» Work order
Leave out the pictures and repeat the data exactly.

*** Material for the task ***

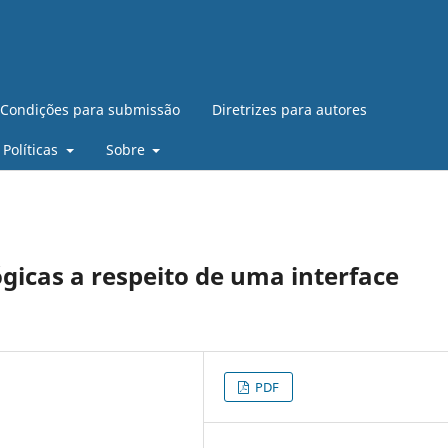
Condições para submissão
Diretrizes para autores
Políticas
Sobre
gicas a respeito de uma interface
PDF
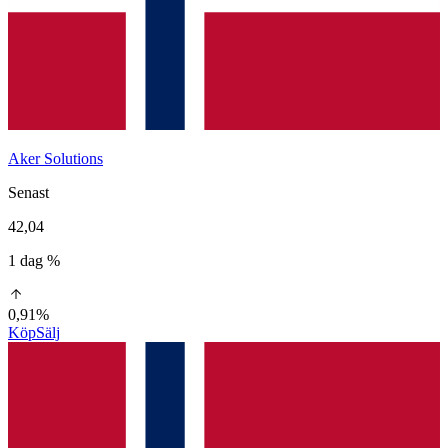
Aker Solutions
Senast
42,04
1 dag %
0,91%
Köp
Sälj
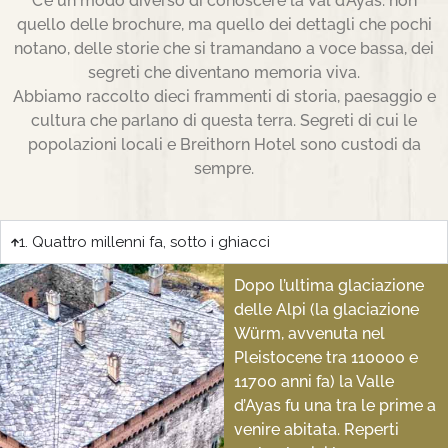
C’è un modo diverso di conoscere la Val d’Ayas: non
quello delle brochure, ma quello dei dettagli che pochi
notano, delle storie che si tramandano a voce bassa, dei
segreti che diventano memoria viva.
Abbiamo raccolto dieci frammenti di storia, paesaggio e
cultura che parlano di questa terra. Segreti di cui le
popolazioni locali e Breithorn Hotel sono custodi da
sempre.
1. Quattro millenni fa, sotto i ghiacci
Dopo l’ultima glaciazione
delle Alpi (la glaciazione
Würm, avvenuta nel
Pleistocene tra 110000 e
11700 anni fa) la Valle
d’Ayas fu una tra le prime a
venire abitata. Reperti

***

» Reply to the task
Condições para submissão
Diretrizes para autores
Políticas
Sobre
gicas a respeito de uma interface
PDF
Aker Solutions
Senast
42,04
1 dag %
0,91%
Köp
Sälj
C’è un modo diverso di conoscere la Val d’Ayas: non
quello delle brochure, ma quello dei dettagli che pochi
notano, delle storie che si tramandano a voce bassa, dei
segreti che diventano memoria viva.
Abbiamo raccolto dieci frammenti di storia, paesaggio e
cultura che parlano di questa terra. Segreti di cui le
popolazioni locali e Breithorn Hotel sono custodi da
sempre.
1. Quattro millenni fa, sotto i ghiacci
Dopo l’ultima glaciazione
delle Alpi (la glaciazione
Würm, avvenuta nel
Pleistocene tra 110000 e
11700 anni fa) la Valle
d’Ayas fu una tra le prime a
venire abitata. Reperti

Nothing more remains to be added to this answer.